*** Opening TEXT PASSAGE ***

Muia Kivindyo v Republic [2019] KEHC 7803 (KLR)
Full Case Text
REPUBLIC OF KENYA
IN THE HIGH COURT OF KENYA AT MACHAKOS
CRIMINAL APPEAL NO. 18 OF 2018
MUIA KIVINDYO……..…………………………….APPELLANT
VERSUS
REPUBLIC …….…….......…………..........………..RESPONDENT
(Being an appeal from the judgement delivered by Hon A. Lorot, Senior Principal Magistrate in Machakos Chief Magistrates Criminal Case No 1022 of 2014)
JUDGEMENT
1. The appellant has appealed against his conviction and sentence. He was convicted and sentenced to 3 years imprisonment in respect of obtaining money by false pretenses contrary to section 313 of the Penal Code (Cap 63 Laws of Kenya).
2. The state supported both the conviction and sentence.

*** Closing TEXT PASSAGE ***
*** Opening SUPPLIED INFORMATION ***

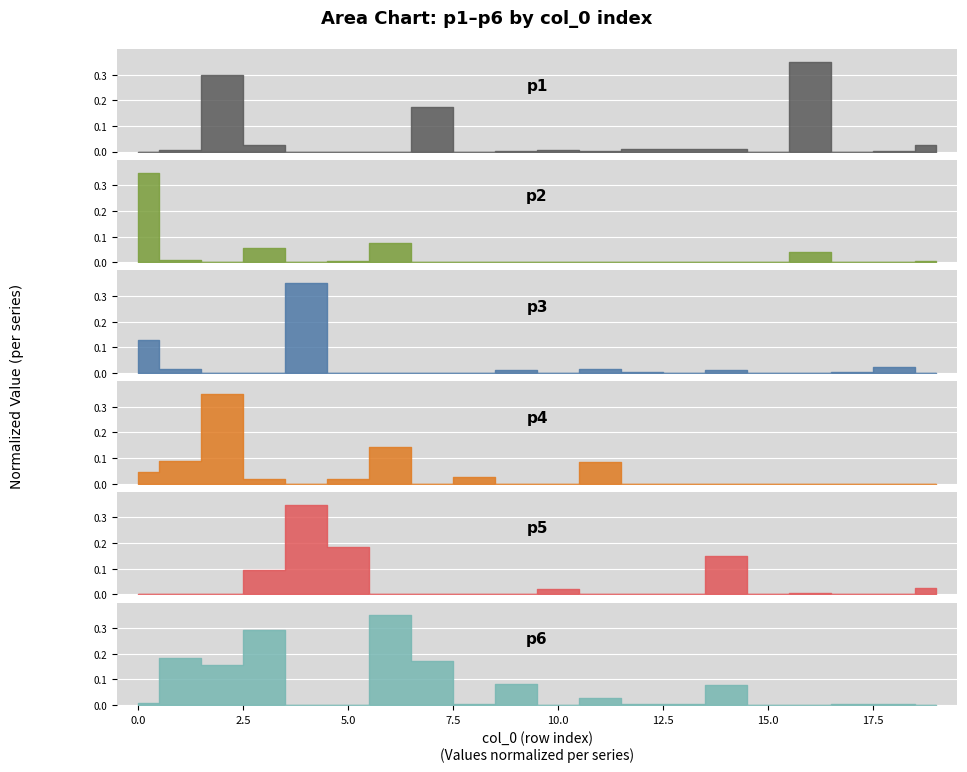

How many bars are there in each group?

6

*** Closing SUPPLIED INFORMATION ***

» PROBLEM DETAILS: Pick up the appeal judgment in Muia Kivindyo v Republic from where it stops and write its next paragraphs. The material above stands apart from the appeal judgment.

» ANSWER TO THIS TASK:
3. The appellant was convicted on the evidence of 4 witnesses who testified as follows. Pw1, the complainant’s daughter Sarah Ngina Damaris testified that her mother informed her to send her CV to an email address in order to secure a job with the UNDP. She promptly did so and on 16th January, 2014 she was scheduled for an interview and was chauffeured by the appellant who conducted the interview in his car. She was later informed that she had succeeded and got the job and was given a contract to sign by the appellant on 23. 1.14 whereupon she resigned from her teaching job at Machakos Girls Secondary School in preparation for the reporting date and on 22. 2.2014 her mother received a call to send a quarter of Kshs 485,970 in relation to the job. The appellant told Pw1’s mother to pay the money and he then told her that the new reporting date was 10. 3.14. On 7. 3.14 Pw1 received a call to send money for an induction training in Mombasa and the appellant advised the complainant to send the money and when she did so, from 10. 3.2014 the appellant’s phone was off. She testified that she saw the appellant on 23. 6.2014 at the bus park and informed her mother who called the CID Officers who in turn arrested him.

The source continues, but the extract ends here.